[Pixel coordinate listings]
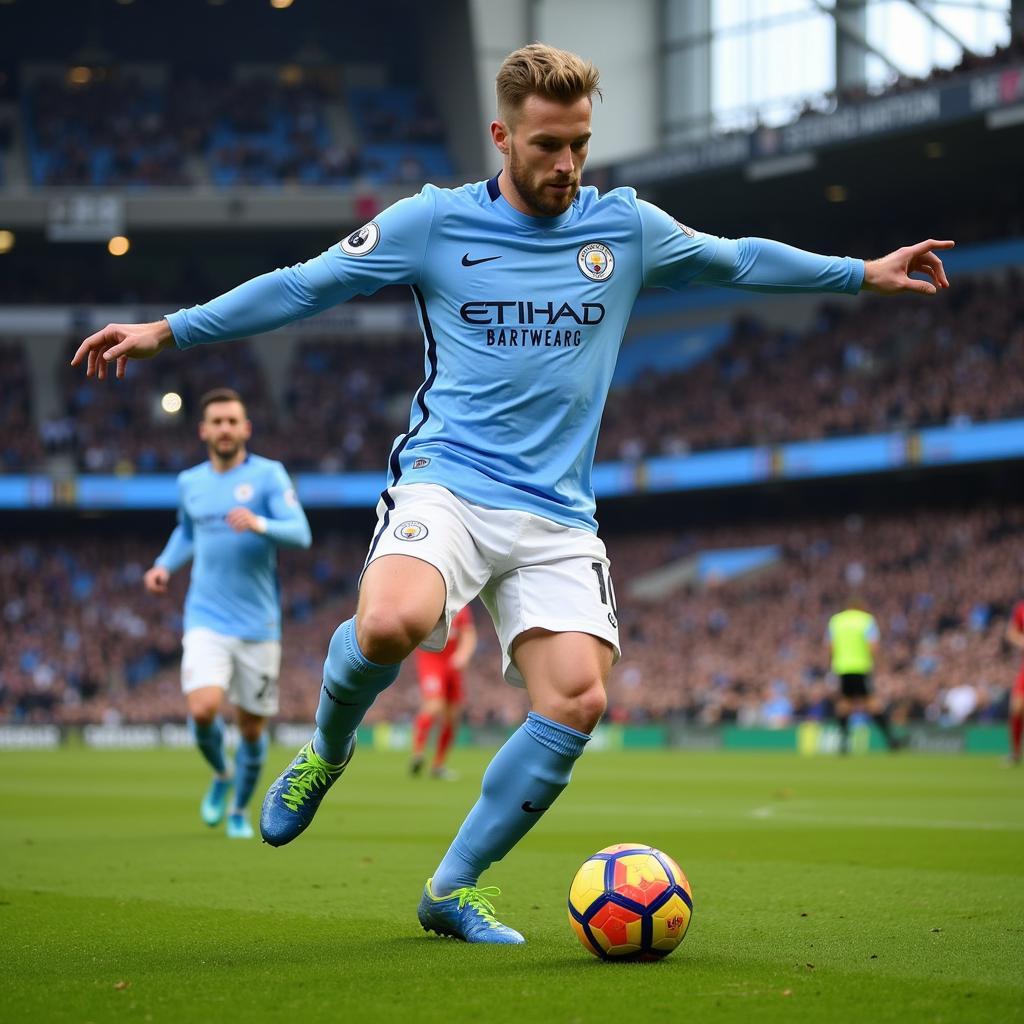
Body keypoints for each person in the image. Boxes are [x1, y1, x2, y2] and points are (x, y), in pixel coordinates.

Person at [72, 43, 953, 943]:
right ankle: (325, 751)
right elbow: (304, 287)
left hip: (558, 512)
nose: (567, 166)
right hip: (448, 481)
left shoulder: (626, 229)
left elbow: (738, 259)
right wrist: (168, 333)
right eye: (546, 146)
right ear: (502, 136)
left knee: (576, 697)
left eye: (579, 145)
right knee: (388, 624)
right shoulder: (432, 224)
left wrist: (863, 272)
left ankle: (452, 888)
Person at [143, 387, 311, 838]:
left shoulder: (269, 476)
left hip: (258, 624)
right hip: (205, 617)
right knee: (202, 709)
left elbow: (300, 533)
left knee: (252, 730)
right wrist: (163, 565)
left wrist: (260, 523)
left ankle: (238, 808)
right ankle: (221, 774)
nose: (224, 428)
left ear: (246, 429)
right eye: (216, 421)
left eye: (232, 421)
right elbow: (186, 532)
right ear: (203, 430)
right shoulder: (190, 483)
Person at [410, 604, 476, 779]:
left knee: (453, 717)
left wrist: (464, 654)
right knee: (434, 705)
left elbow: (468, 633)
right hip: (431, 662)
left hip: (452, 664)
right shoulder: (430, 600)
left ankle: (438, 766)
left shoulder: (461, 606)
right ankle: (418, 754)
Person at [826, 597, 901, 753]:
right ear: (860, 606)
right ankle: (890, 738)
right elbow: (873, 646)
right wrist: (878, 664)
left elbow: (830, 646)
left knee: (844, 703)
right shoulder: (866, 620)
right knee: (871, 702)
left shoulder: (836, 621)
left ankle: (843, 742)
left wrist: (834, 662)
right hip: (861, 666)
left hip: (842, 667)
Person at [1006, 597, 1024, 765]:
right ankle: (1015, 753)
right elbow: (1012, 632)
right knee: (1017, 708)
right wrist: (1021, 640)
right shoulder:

Exercise instructions:
Gather each line in the entries above where the string "wrist" is found.

Final answer:
right wrist: (168, 333)
left wrist: (863, 272)
right wrist: (163, 565)
left wrist: (260, 523)
left wrist: (464, 654)
right wrist: (878, 664)
left wrist: (834, 662)
right wrist: (1021, 640)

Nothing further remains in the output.